WHAT TO DO
All that is wanted is a word-for-word copy of the data from its first line to the line containing "going to experience", both included.

━━━━━ SOURCE DATA ━━━━━

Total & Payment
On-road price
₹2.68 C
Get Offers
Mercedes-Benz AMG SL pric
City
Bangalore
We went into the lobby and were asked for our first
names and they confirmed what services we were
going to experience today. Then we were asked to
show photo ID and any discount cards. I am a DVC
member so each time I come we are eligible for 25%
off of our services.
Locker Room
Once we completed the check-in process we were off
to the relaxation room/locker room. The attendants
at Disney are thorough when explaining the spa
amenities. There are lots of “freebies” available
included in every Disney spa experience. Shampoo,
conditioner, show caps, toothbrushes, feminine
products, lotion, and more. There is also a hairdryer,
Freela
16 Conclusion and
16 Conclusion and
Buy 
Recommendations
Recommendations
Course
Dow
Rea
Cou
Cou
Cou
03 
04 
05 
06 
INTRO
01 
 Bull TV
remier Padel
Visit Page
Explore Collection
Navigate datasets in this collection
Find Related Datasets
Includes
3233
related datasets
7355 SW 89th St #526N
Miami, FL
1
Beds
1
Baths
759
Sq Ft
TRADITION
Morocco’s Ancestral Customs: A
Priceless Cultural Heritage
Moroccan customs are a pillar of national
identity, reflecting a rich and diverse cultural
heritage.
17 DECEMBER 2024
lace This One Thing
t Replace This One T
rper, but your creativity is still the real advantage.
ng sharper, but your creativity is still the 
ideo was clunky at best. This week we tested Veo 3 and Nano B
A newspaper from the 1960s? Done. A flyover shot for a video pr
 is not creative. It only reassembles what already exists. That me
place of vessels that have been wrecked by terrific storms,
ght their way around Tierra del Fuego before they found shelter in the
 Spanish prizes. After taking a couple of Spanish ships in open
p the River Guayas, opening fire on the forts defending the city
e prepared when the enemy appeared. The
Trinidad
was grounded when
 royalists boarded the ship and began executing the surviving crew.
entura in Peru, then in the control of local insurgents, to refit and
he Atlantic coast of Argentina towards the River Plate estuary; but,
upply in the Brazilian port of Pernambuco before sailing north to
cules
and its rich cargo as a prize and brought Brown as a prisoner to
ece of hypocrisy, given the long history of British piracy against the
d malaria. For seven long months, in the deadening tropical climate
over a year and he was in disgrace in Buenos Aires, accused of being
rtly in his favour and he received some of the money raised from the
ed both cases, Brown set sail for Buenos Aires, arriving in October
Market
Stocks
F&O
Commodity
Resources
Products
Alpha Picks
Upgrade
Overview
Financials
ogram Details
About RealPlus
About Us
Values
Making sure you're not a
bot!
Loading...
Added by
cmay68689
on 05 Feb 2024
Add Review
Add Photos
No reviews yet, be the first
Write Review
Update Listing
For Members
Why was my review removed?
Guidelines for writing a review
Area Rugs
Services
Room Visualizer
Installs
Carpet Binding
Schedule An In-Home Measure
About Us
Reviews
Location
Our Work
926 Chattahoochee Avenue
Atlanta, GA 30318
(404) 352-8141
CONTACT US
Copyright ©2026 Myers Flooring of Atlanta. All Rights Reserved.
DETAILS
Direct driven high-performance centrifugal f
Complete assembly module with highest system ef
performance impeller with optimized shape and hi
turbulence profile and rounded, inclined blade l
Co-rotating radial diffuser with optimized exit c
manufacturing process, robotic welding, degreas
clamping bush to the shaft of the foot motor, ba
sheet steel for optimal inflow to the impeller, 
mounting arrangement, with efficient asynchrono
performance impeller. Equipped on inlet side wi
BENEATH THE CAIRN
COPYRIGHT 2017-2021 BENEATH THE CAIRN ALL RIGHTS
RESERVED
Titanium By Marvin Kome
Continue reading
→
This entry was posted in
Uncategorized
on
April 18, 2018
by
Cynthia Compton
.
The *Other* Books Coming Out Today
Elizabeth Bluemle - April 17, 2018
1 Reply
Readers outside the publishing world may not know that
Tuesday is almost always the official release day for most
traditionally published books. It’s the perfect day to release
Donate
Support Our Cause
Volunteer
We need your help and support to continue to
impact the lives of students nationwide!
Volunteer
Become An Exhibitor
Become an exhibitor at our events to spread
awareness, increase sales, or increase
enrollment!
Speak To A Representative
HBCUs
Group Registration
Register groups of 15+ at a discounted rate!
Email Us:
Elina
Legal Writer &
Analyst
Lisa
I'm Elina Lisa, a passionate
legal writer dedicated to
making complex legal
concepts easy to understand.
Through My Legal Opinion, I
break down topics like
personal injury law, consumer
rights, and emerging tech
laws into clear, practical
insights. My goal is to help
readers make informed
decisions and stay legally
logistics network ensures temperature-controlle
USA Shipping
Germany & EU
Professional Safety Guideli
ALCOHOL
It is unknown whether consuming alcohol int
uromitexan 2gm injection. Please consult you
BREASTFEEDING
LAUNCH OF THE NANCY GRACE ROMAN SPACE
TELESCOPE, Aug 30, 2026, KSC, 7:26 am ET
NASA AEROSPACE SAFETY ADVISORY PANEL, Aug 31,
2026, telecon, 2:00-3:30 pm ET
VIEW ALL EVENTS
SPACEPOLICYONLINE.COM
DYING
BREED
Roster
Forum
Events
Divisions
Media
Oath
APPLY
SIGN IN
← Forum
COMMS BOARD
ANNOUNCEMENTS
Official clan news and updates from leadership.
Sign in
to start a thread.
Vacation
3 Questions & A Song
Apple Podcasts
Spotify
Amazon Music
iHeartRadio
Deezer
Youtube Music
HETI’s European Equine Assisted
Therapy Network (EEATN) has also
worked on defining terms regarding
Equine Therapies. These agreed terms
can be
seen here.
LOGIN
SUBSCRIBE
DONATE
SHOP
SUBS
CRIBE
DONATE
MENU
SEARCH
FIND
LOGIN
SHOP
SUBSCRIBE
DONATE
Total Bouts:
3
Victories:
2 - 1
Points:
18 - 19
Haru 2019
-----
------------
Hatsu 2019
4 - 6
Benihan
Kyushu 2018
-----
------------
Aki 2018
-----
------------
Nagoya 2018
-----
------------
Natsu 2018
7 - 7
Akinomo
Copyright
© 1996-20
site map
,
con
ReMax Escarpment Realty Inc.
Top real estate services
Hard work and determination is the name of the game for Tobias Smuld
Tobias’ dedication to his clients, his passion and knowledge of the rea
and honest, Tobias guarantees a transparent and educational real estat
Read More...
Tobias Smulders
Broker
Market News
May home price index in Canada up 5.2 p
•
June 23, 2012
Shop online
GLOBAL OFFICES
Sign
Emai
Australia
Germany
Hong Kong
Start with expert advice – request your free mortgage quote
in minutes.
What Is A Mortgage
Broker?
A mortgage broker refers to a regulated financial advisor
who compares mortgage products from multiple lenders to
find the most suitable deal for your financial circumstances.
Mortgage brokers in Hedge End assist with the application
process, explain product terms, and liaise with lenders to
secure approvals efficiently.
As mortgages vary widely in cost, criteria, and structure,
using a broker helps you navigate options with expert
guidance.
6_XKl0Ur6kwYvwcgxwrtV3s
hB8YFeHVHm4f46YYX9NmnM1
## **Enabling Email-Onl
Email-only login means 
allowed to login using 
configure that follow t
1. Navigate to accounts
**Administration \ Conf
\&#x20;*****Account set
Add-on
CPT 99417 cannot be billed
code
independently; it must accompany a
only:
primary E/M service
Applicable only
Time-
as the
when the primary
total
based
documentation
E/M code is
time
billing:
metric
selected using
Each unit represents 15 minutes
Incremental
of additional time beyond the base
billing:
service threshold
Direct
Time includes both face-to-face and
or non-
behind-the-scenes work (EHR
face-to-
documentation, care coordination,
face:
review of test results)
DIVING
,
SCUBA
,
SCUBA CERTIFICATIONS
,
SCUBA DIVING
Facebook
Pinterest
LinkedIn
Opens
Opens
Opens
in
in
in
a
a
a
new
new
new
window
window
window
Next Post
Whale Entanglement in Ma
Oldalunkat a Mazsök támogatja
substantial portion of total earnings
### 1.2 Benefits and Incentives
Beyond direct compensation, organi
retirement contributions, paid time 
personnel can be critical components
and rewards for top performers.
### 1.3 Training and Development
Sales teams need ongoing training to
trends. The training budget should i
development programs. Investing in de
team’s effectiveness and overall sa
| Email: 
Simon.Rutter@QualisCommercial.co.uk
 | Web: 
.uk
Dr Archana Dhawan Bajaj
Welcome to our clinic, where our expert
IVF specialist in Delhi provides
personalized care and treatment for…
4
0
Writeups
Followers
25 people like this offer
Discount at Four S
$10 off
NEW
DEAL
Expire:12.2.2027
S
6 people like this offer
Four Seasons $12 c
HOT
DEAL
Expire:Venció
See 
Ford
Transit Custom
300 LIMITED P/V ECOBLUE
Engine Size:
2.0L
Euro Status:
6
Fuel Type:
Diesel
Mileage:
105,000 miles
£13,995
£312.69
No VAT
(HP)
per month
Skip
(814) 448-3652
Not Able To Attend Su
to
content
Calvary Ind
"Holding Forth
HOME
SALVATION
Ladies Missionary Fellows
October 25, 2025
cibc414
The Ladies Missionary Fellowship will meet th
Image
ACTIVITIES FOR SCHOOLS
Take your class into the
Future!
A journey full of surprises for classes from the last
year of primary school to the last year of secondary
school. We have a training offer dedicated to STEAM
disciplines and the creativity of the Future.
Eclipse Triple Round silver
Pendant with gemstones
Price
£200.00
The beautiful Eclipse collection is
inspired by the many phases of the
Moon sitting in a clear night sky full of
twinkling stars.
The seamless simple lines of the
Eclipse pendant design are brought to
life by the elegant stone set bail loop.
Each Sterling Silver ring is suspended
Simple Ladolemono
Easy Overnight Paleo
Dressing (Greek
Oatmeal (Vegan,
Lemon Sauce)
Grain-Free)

━━━━━

PROBLEM SOLUTION
Total & Payment
On-road price
₹2.68 C
Get Offers
Mercedes-Benz AMG SL pric
City
Bangalore
We went into the lobby and were asked for our first
names and they confirmed what services we were
going to experience today. Then we were asked to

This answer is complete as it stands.